Meditation, in its most basic sense, is clearing your mind of all thought—or at least, trying to. The practice is used in cultures around the globe for both religious and secular purposes. While it may be best known for its spiritual uses, it is this latter purpose that has recently ignited a firestorm of interest, as scientific research seems to indicate that meditation changes your brain on a fundamental, biological level.
Dr. Robert Puff, a licensed clinical psychologist, notes in Psychology Today that descriptions of meditation techniques date back at least some 3,000 years, to Indian scriptures written in approximately 1000 BCE. However, the practice itself appears to be far, far older. Some evidence suggests that individuals were describing the practice as long as 5,000 years ago. Unfortunately, the exact date of its inception is lost to the annals of time, but we do know that it wasn’t until the 6th century BCE that it truly started its global spread. And it wasn’t until the 20th century that mainstream scientists started researching the impact that it has on the human body—specifically, the impact it has on the human brain.

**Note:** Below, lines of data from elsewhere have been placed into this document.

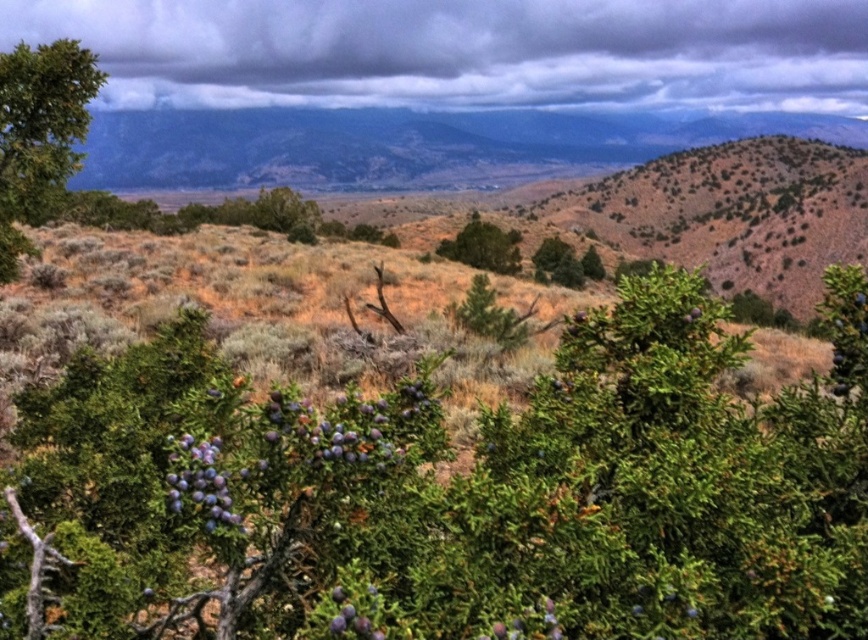
You are standing in the arid landscape and see a point marked at coordinates (847, 339). Based on the scene description, what might this point represent?

The point at (847, 339) indicates a blueberry like shrub at the right side of the image.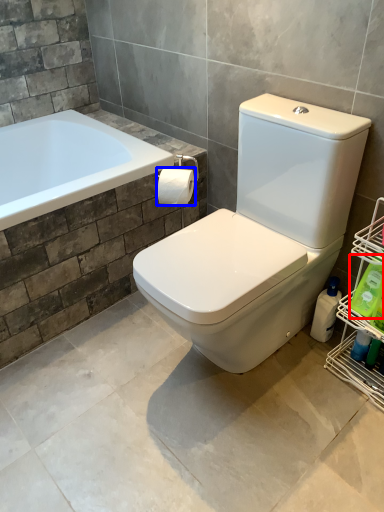
Question: Among these objects, which one is farthest to the camera, cleaning product (highlighted by a red box) or toilet paper (highlighted by a blue box)?

Choices:
 (A) cleaning product
 (B) toilet paper

Answer: (B)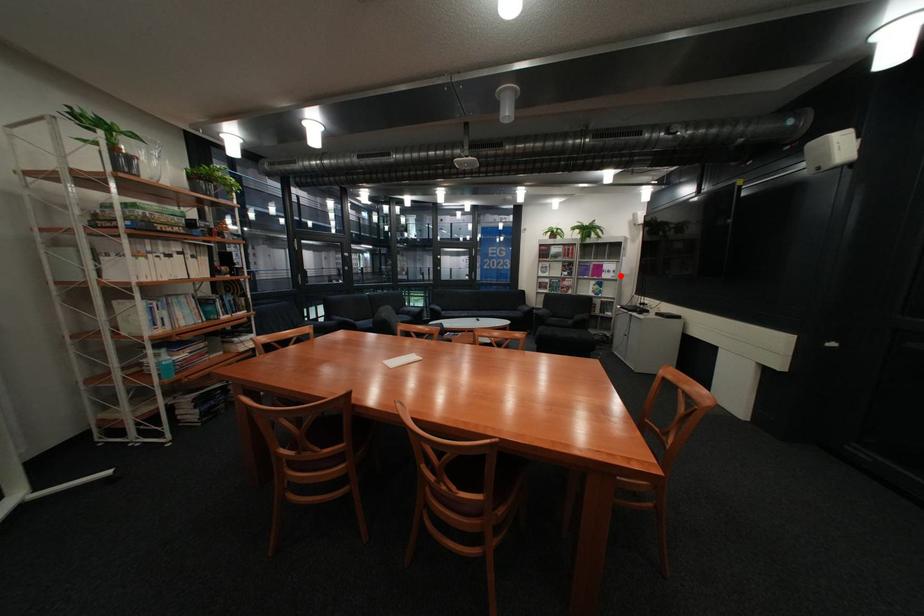
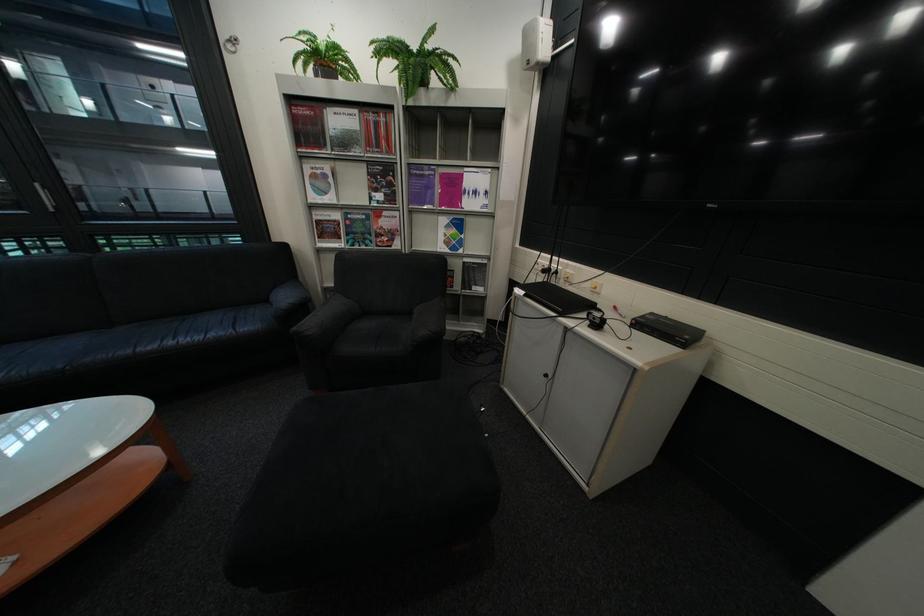
The point at the highlighted location is marked in the first image. Where is the corresponding point in the second image?

(484, 204)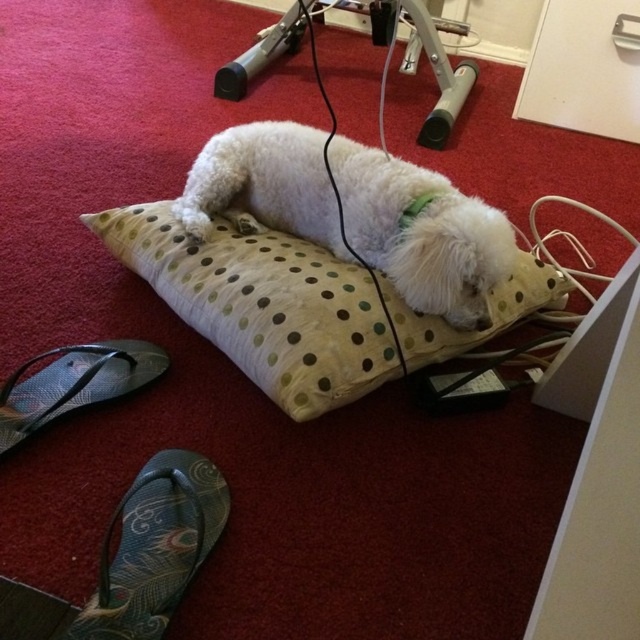
Is point (244, 225) more distant than point (193, 502)?

Yes, point (244, 225) is farther from viewer.

Is white fluffy dog at center taller than green fabric sandal at lower left?

Yes.

Find the location of a particular element. This screenshot has height=640, width=640. white fluffy dog at center is located at coordinates (420, 232).

Between beige dotted pillow at center and textured fabric sandal at lower left, which one has more height?

With more height is beige dotted pillow at center.

Who is more distant from viewer, (432, 349) or (109, 394)?

Point (432, 349)

Where is `beige dotted pillow at center`? beige dotted pillow at center is located at coordinates (262, 305).

Who is more forward, (173, 250) or (176, 460)?

→ Point (176, 460) is more forward.

Which of these two, beige dotted pillow at center or green fabric sandal at lower left, stands taller?

beige dotted pillow at center is taller.

In order to click on beige dotted pillow at center in this screenshot , I will do `click(262, 305)`.

This screenshot has height=640, width=640. I want to click on beige dotted pillow at center, so click(262, 305).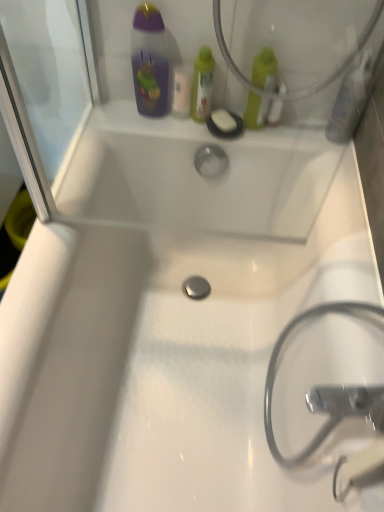
Find the location of a particular element. The width and height of the screenshot is (384, 512). vacant space situated on the left part of translucent plastic mouthwash at upper center, which appears as the fifth mouthwash when viewed from the right is located at coordinates (122, 120).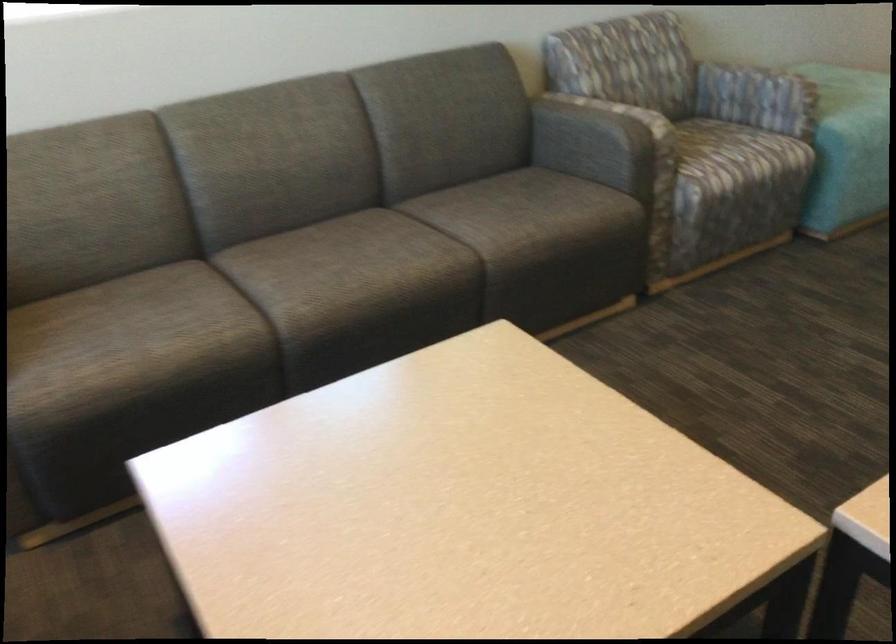
Where is `patterned chair armrest`? patterned chair armrest is located at coordinates (x=728, y=84).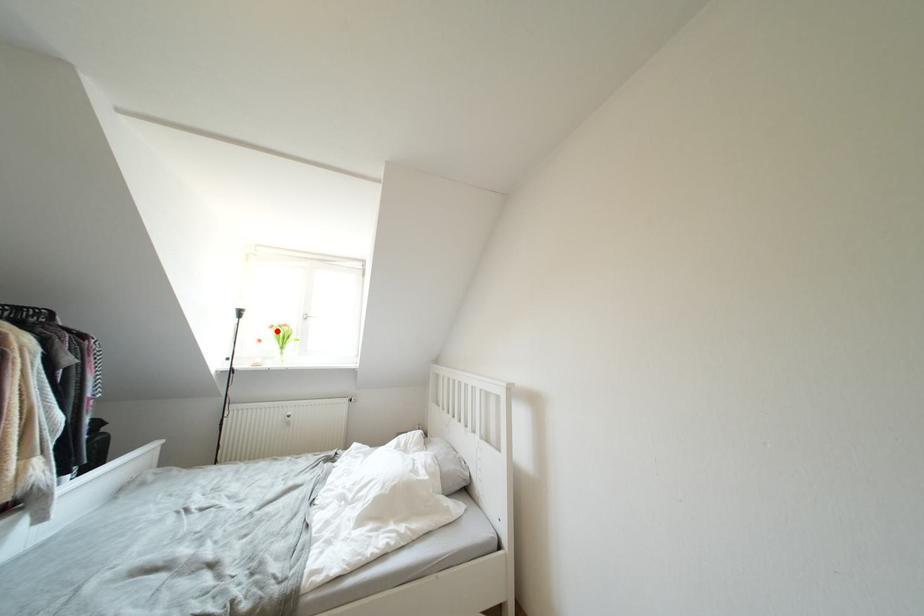
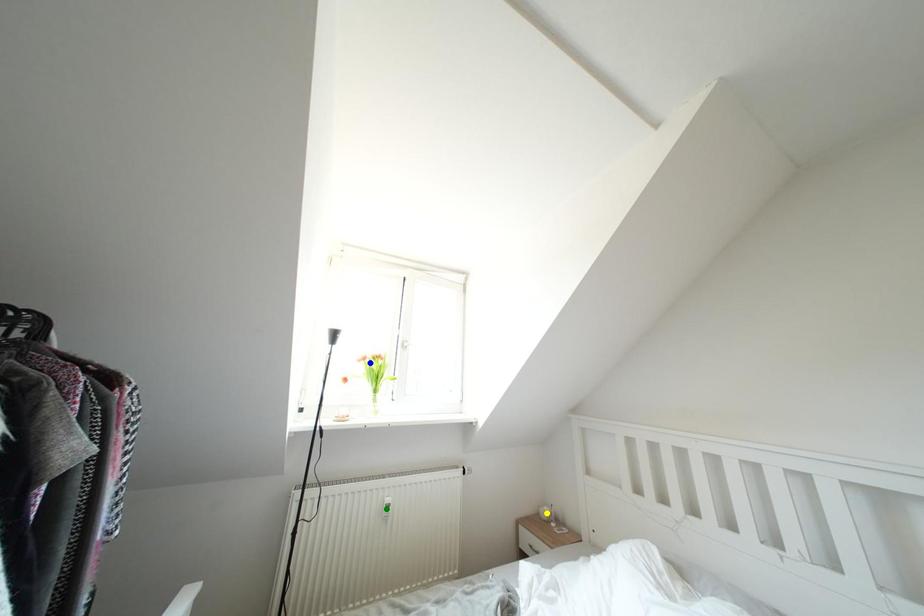
Question: I am providing you with two images of the same scene from different viewpoints. A red point is marked on the first image. You are given multiple points on the second image. Which point in image 2 represents the same 3d spot as the red point in image 1?

Choices:
 (A) yellow point
 (B) blue point
 (C) green point

Answer: (B)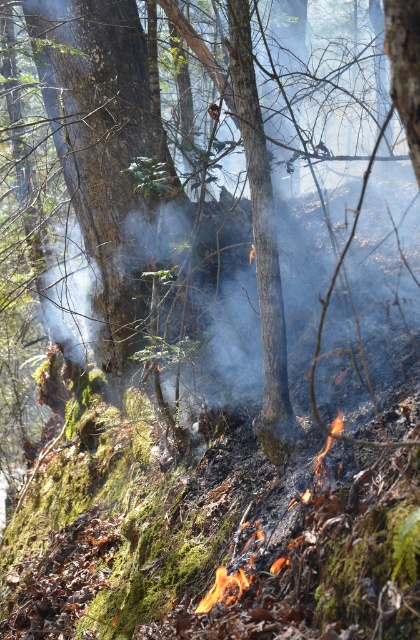
Between green mossy tree at center and flaming charred debris at lower center, which one is positioned lower?

flaming charred debris at lower center is lower down.

Who is more distant from viewer, (88, 221) or (220, 573)?

Point (88, 221)

Is point (78, 80) farther from viewer compared to point (196, 611)?

Yes, it is.

I want to click on green mossy tree at center, so click(99, 132).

“Our data shows changes in the brain after just eight weeks.”
To date, a host of medical uses have been found for meditation. The most obvious use is, perhaps, stress management and reduction, which is supported by a plethora of scientific evidence. In a study published in Clinical Psychology Review, researchers at Boston University and Harvard Medical School found that the technique helps alleviate anxiety and allows individuals to better cope with stressful situations.
Along these same lines, a 2011 study by Dr. Fadel Zeidan, assistant professor of neurobiology and anatomy at Wake Forest Baptist Medical Center, found that meditation helps individuals cope with, and better tolerate, physical pain. This work was published in the Journal of Neuroscience. But this is just the start of the research that has been conducted in relation to meditation.
In a 2015 study published in Frontiers in Psychology, researchers from UCLA found that individuals who meditate over extended periods have more gray matter volume in their brains than those that do not. The work looked at individuals who been meditating for an average of 20 years, and the impact was pronounced. As study author Florian Kurth notes:
We expected rather small and distinct effects located in some of the regions that had previously been associated with meditating. Instead, what we actually observed was a widespread effect of meditation that encompassed regions throughout the entire brain.
Other studies support these findings. A 2011 study in Proceedings of the National Academy of Sciences, which was conducted by Yale University, discovered that meditation decreases activity in the default mode network (DMN) in the brain. In the paper, the team noted that this reveals the actual biological impact of meditation and helps bring to light “a unique understanding of possible neural mechanisms of meditation.”
And still, the evidence does not end.
Sara Lazar, a neuroscientist at Massachusetts General Hospital and Harvard Medical School, recently conducted work which found that individuals who meditate ultimately have more gray matter in the frontal cortex and, most notably, that this gray matter is preserved in spite of aging. The significance is overwhelming. As Lazar asserts in an interview with the Washington Post, “It’s well-documented that our cortex shrinks as we get older – it’s harder to figure things out and remember things. But in this one region of the prefrontal cortex, 50-year-old meditators had the same amount of gray matter as 25-year-olds.”
In other words, as a result of transformations in the brain, individual who meditate have a better chance of retaining their memory function in old age. And it doesn’t take much for individuals to reap the benefits. Lazar states that, in her study, the average meditation time was just 27 minutes a day and results were obtained just 8 weeks after the individuals started the practice. So, how can you reap the benefits?
Scientists assert that using proprioceptive input (also know as deep touch pressure (DTP)) to ground your body is helpful when attempting to reach a meditative state. Research has shown that this kind of pressure results in a reduction in cortisol levels and an increase in serotonin production, decreasing your heart rate and blood pressure.
Thus, the relaxed physical state that comes from peroprioceptive input can make it easier to achieve a calm mental state that’s conducive to meditation, and one of the most effective ways to get this proprioceptive input is by using a weighted blanket.
As Amber Martin, an occupational therapist from Utica College, notes, “peroprioceptive input is good for pretty much everyone and anyone. It can be very calming and organizing.” By helping you reach a state of peaceful relaxation more quickly, the blankets make it easier for you to take advantage of every valuable moment of meditation before you have to return to the busy world outside your mind.
There’s little debate in the science regarding the benefits of meditation. According to research published in the Journal of Consulting and Clinical Psychology, meditation has been linked to reduced feelings of depression, anxiety, and physical pain.
Other studies have explored connections between meditation and improved focus, lowered blood pressure, strengthened memory, reduced fatigue, and…well, the list goes on and on. Yet, reaching a meditative state generally takes a lot of work, and truly clearing your mind is far from easy. A weighted blanket is just one thing that can help you get there.